We want to make sure that once we’re up on TV, we have a very strong and continuous presence. – Casey Frary, campaign manager
SALT LAKE CITY — Democrat Doug Owens is delaying the start of his TV campaign commercials by a week in his 4th District congressional race against Republican Mia Love, from Sept. 15 to Sept. 22.
Owens' campaign manager, Casey Frary, said Tuesday that money isn't the reason for what she called a "strategic decision" to cancel the first week of advertising time reserved on Utah airwaves through the Nov. 4 election.
"We want to make sure that once we're up on TV, we have a very strong and continuous presence," she said, describing the $300,000 ad buy announced this summer as "slightly reduced."
Love's campaign manager, Dave Hansen, said her commercials will still begin airing on Sept. 15. More than $400,000 worth of time on network affiliates and cable channels was paid for months ago, he said.
The decision to scale back Owens' TV commercials won't affect Love, Hansen said. "If anything, we would increase our ad buy as we go along. We'll have to take a look at that," he said. "It does not change our strategy at all."

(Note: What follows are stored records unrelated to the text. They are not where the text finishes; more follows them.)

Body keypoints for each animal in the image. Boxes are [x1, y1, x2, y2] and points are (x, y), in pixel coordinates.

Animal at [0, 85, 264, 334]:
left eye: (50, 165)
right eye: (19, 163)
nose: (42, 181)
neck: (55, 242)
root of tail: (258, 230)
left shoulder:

Hansen said radio commercials will start next week and billboards have been going up for Love, a former Saratoga Springs mayor who narrowly lost to retiring Rep. Jim Matheson, D-Utah, for the state's newest congressional seat two years ago.
The Utah Democratic Party launched a new website opposing Love on Tuesday, NoLoveForMia.com. Matt Lyon, the party's executive director, said the intent is to remind voters of what he termed Love's extreme positions on issues.

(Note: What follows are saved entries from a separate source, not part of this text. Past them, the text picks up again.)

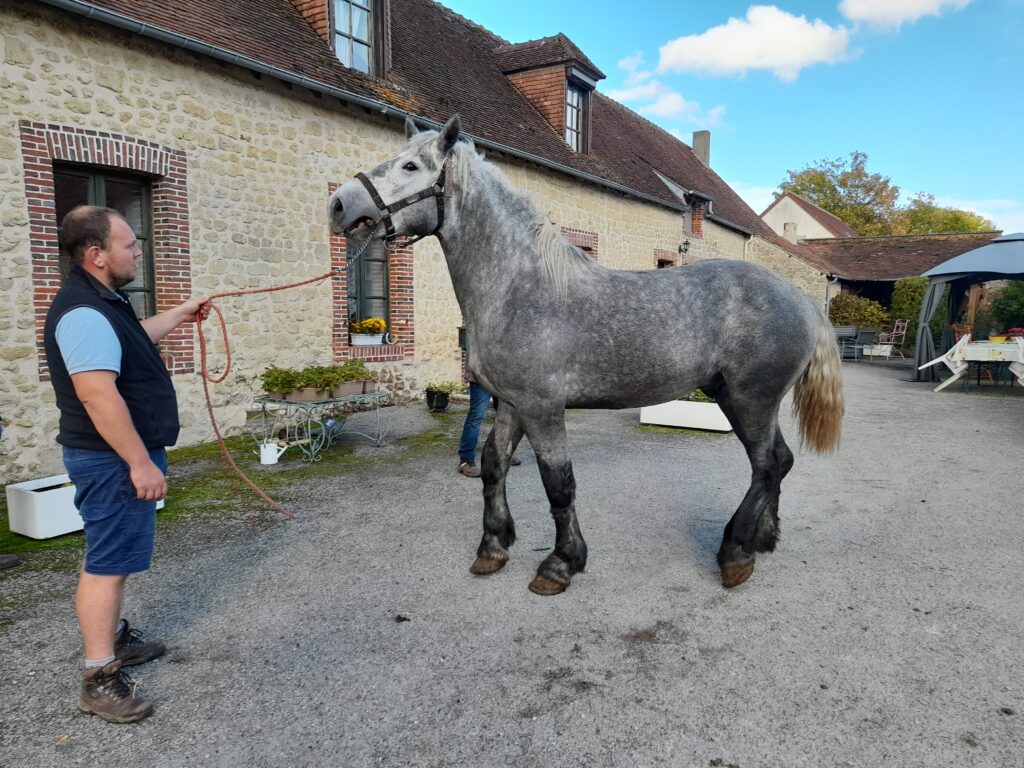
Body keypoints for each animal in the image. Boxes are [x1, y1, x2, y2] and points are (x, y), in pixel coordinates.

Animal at [331, 115, 843, 593]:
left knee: (767, 465)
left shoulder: (542, 408)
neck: (519, 287)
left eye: (411, 166)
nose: (338, 203)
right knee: (778, 462)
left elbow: (559, 485)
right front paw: (492, 549)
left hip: (750, 400)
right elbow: (493, 468)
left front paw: (561, 564)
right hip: (735, 399)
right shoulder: (510, 403)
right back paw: (763, 539)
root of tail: (802, 300)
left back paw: (736, 553)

Owens has lagged behind Love in fundraising and in polling.
In the most recent Federal Election Committee filing, Owens reported having nearly $210,000 cash on hand at the end of June, compared to just under $873,000 for Love. A UtahPolicy.com poll in August showed he trailed Love by 12 points.
Frary declined to discuss whether the campaign had the money to pay for the week of commercials just cut.

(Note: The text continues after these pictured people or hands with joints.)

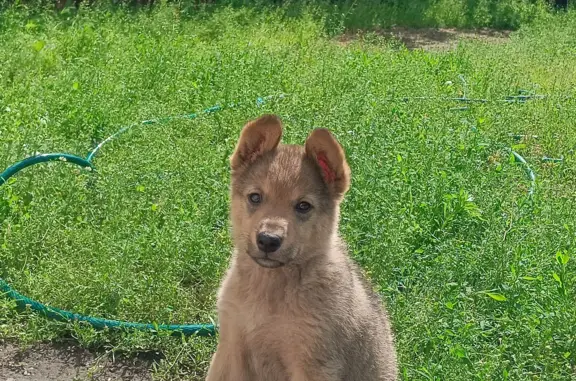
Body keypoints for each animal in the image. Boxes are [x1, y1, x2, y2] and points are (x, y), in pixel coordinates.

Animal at [205, 114, 398, 378]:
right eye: (255, 197)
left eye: (303, 206)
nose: (268, 240)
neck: (269, 289)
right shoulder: (230, 347)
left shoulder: (312, 363)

"My answer isn't going to change in terms of the fundraising question," Frary said. "Our fundraising is going really well. And we're confident we're going to be able to run the type of aggressive campaign we want to run."
Hansen, a former state GOP chairman who has run other high-profile campaigns, said, "When you cut back the TV buy, it's either one of two things. You don't have the money or you're 40 points ahead and you want to save money."